• [What the exercise asks] Exact copies of the records below are required.

(Data records)
● ● ● ●

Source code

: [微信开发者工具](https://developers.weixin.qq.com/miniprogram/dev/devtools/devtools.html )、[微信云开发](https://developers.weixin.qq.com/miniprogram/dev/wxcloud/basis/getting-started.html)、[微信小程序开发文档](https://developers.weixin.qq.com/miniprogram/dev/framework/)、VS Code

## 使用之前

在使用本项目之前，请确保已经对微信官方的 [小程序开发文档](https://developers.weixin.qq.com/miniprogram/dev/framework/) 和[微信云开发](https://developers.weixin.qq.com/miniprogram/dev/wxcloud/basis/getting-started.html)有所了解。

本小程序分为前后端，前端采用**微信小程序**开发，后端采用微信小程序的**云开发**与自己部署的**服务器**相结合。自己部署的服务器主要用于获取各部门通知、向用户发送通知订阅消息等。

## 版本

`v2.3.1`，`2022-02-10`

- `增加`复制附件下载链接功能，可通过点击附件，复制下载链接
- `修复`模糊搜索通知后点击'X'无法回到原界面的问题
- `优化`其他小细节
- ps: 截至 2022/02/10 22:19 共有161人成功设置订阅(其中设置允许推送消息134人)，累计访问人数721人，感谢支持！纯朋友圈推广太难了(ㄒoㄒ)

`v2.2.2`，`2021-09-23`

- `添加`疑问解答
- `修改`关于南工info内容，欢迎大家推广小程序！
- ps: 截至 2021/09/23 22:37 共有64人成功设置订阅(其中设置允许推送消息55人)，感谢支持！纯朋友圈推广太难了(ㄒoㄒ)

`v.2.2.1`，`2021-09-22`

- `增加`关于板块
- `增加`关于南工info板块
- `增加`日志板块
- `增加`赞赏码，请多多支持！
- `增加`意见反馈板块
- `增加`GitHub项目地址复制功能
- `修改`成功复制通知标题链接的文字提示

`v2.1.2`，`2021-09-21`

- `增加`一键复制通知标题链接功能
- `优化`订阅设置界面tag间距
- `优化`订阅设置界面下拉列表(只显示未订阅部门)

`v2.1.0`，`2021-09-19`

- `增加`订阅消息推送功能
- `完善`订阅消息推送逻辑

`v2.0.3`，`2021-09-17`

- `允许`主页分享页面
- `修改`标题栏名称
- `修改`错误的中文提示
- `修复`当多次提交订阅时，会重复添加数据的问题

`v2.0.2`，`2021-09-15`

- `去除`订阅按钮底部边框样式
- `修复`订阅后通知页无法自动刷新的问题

● ● ● ●

• [Answer area]
Source code

: [微信开发者工具](https://developers.weixin.qq.com/miniprogram/dev/devtools/devtools.html )、[微信云开发](https://developers.weixin.qq.com/miniprogram/dev/wxcloud/basis/getting-started.html)、[微信小程序开发文档](https://developers.weixin.qq.com/miniprogram/dev/framework/)、VS Code

## 使用之前

在使用本项目之前，请确保已经对微信官方的 [小程序开发文档](https://developers.weixin.qq.com/miniprogram/dev/framework/) 和[微信云开发](https://developers.weixin.qq.com/miniprogram/dev/wxcloud/basis/getting-started.html)有所了解。

本小程序分为前后端，前端采用**微信小程序**开发，后端采用微信小程序的**云开发**与自己部署的**服务器**相结合。自己部署的服务器主要用于获取各部门通知、向用户发送通知订阅消息等。

## 版本

`v2.3.1`，`2022-02-10`

- `增加`复制附件下载链接功能，可通过点击附件，复制下载链接
- `修复`模糊搜索通知后点击'X'无法回到原界面的问题
- `优化`其他小细节
- ps: 截至 2022/02/10 22:19 共有161人成功设置订阅(其中设置允许推送消息134人)，累计访问人数721人，感谢支持！纯朋友圈推广太难了(ㄒoㄒ)

`v2.2.2`，`2021-09-23`

- `添加`疑问解答
- `修改`关于南工info内容，欢迎大家推广小程序！
- ps: 截至 2021/09/23 22:37 共有64人成功设置订阅(其中设置允许推送消息55人)，感谢支持！纯朋友圈推广太难了(ㄒoㄒ)

`v.2.2.1`，`2021-09-22`

- `增加`关于板块
- `增加`关于南工info板块
- `增加`日志板块
- `增加`赞赏码，请多多支持！
- `增加`意见反馈板块
- `增加`GitHub项目地址复制功能
- `修改`成功复制通知标题链接的文字提示

`v2.1.2`，`2021-09-21`

- `增加`一键复制通知标题链接功能
- `优化`订阅设置界面tag间距
- `优化`订阅设置界面下拉列表(只显示未订阅部门)

`v2.1.0`，`2021-09-19`

- `增加`订阅消息推送功能
- `完善`订阅消息推送逻辑

`v2.0.3`，`2021-09-17`

- `允许`主页分享页面
- `修改`标题栏名称
- `修改`错误的中文提示
- `修复`当多次提交订阅时，会重复添加数据的问题

`v2.0.2`，`2021-09-15`

- `去除`订阅按钮底部边框样式
- `修复`订阅后通知页无法自动刷新的问题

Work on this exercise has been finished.